There is so much not to like with this Steve Spurrier-Ron Morris dust-up in Columbia, S.C.  It’s hard to find anyone doing the right thing.

1. Start with Spurrier.  His remarks seemed directly not only at Ron Morris, the offending sports columnist for The State in Columbia, but also at any sports journalist who would be tempted to take on the Old Ball Coach.

It just seems a bit creepy when a coach turns his attention to the media who cover him and complains.  Most coaches don’t like the criticism that is written about them.  They are not expected to celebrate the First Amendment when they are on the receiving end of a blast.  But most coaches ignore it.

When Spurrier crossed that line, it was unfortunate and unnecessary.  It started with a refusal to answer questions both at a press conference and on a conference call.  It finished with a blunt statement on his weekly radio show.

2. Morris is not off the hook either.  The breaking point for many besides Spurrier came when Morris, in complaining about Spurrier’s high-handedness and the university’s unwillingness to rein him in, compared the situation to Penn State.  Throwing such analogies out require great care.  He was forced to apologize, but he should have known better.

As to whether Ron Morris is the journalistic buzz-saw Spurrier alleges, check out his recent column on Spurrier’s decision to play Connor Shaw against UAB.  I’ll be honest; I’ve read worse.  This doesn’t come close to what Skip Bayless would have said or what Jason Whitlock would have written in similar conditions.

But this is the article that Spurrier was referring to as “very negative, critical toward me, slandered my name, my integrity,” adding, “The guy’s trying to tarnish and ruin my reputation as a coach.”  Really, Coach?  He comes off sounding awfully thin-skinned.

True, much of the controversy surrounding Morris involves an article he wrote more than a year ago that accused Spurrier of “poaching” Bruce Ellington from the USC basketball team.  The facts for that are definitely in dispute.  But the more recent column is light years away from that.

3. WOLO-TV, the ABC affiliate in Columbia, also looks bad.  The station managers cancelled the “Mondays with Morris” segment in light of the controversies.  The timing of such a move looks bad enough, almost like pandering to Spurrier.

But WOLO general manager Chris Bailey compounded the mistake with a statement that includes the following gem: “Free speech … was originally put in place to protect media and writers from government censorship.  It does not, however, protect the writer from consequences in the realm of public opinion or the marketplace.”  Perhaps, Mr.

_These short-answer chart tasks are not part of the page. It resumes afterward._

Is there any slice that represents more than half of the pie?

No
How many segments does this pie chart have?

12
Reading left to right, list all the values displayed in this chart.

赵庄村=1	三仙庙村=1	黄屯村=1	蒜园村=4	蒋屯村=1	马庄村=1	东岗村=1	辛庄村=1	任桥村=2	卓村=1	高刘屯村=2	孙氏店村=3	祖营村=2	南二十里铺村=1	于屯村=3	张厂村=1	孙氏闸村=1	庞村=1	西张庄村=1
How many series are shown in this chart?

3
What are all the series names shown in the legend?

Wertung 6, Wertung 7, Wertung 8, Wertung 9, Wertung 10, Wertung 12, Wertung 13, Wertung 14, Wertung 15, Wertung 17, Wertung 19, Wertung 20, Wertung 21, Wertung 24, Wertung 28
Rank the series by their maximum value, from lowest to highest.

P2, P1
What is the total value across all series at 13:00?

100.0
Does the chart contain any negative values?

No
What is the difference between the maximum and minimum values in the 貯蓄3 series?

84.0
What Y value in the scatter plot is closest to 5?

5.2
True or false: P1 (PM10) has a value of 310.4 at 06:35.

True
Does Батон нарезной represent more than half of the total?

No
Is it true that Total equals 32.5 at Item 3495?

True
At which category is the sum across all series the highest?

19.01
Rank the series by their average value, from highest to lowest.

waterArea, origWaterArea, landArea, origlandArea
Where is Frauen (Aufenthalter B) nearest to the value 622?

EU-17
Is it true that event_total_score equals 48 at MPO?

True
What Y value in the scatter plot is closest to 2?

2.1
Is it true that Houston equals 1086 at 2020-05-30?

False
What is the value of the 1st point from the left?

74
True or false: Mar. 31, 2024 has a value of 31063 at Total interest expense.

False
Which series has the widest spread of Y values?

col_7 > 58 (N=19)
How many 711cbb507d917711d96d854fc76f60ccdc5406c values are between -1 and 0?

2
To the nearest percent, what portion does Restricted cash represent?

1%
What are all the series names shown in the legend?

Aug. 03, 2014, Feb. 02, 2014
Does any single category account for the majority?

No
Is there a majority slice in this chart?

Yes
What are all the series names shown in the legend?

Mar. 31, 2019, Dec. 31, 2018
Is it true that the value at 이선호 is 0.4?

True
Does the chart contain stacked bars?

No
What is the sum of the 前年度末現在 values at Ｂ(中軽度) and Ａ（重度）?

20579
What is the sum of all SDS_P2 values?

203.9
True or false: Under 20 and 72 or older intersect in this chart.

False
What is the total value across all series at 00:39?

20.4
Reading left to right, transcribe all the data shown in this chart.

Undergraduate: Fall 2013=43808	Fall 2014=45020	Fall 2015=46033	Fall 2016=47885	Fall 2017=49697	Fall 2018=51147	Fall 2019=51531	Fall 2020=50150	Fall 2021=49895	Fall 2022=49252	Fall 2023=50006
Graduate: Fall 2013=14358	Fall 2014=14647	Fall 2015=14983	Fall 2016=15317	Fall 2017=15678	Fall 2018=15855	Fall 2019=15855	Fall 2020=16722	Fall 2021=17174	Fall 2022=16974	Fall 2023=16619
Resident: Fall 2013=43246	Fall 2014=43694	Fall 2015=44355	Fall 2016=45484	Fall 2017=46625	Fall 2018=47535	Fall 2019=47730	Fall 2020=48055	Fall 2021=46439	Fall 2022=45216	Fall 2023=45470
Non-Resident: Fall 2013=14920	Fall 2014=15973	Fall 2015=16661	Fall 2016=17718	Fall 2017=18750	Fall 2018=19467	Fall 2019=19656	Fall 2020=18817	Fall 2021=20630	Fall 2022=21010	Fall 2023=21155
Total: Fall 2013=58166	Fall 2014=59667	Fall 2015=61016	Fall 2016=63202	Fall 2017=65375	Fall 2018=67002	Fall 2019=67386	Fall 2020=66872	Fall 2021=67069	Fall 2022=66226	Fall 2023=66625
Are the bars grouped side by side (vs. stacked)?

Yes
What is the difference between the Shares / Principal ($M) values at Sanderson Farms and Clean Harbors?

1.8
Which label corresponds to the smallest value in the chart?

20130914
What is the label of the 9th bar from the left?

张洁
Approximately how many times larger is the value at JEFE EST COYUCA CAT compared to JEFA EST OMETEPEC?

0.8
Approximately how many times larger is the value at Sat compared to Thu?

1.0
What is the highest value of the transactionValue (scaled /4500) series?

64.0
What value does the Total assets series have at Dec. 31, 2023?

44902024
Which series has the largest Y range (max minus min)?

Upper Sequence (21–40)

Bailey, but that is because the assumption is that the media themselves will enforce high standards of free expression and debate in the public interest, rather than cutting and running when the heat is turned up.

With this line of thinking, the station would be justified in refusing to air controversial editorial comments on important political issues, because it is the station and not the government making the decision.  That is sad.

4. Finally, the other journalists covering the University of South Carolina are not looking too brave.  Their silence on the issue is disturbing.  The only protests against Spurrier’s words came from national media like Gregg Doyel at CBS Sports.  The onlylocal protest came from Dan Cook of the Free Times, a Columbia weekly.  Nothing yet from the daily sports media.

It seems like Spurrier is getting a free ride from the beat writers covering USC.  They are open to the accusation that they are allowing Spurrier to intimidate and manipulate them.  And, the argument continues, they are letting him get away with it because they know that, as a winning coach, he has the fans’ support regardless of the ethics of his actions.

It is similar to the situation in Alabama (disclaimer: I am an Auburn fan), where the press covering Nick Saban seem reluctant to criticize or even address his treatment of the media.  Before the Western Kentucky game, when Saban went off on the sportswriters for underestimating WKU, the writers mainly joked about it.  The national media again was left to take Saban to task for a truly strange rant.

In both cases, the sports writers know that the fans – their readers – support the coach.  When the coach directly criticizes the media, the fans might respond by canceling subscriptions, or clicking on other websites.  It seems like the sports writers would rather “play ball” with the coach then stand up to him when he crosses the line, as Spurrier did with Morris.  They are intimidated by their readers as much as the coach.

Obviously, the treatment is different for coaches who are not winning.  Can you imagine what would happen if John L. Smith at Arkansas or Paul Johnson at Georgia Tech complained about the media at this point in the season?  The local media would rise up and attack.

Now think about coaches like Mark Richt at the University of Georgia.  He receives his share of criticism and comment, but does he chastise and try to manipulate the media?  He deals with it and moves on.

A colleague brought up another point.  Communities like Columbia, S.C., and Tuscaloosa, Ala., have a more provincial feel to them where coaches like Spurrier and Saban can get away with such treatment of the local media.  But the larger the city, the harder it is to pull that off.

Lane Kiffin knows that he can’t get away with it at USC, try though he did.  Any coach, pro or college, who would try that in New York City, Chicago, Washington, and maybe even Atlanta (considering Richt’s approach) would only make a bad situation worse.

But win or lose, big town or small town, what Steve Spurrier is trying to accomplish with the media in Columbia is wrong.  And I wish that more journalists would have the courage to stand up to him on it.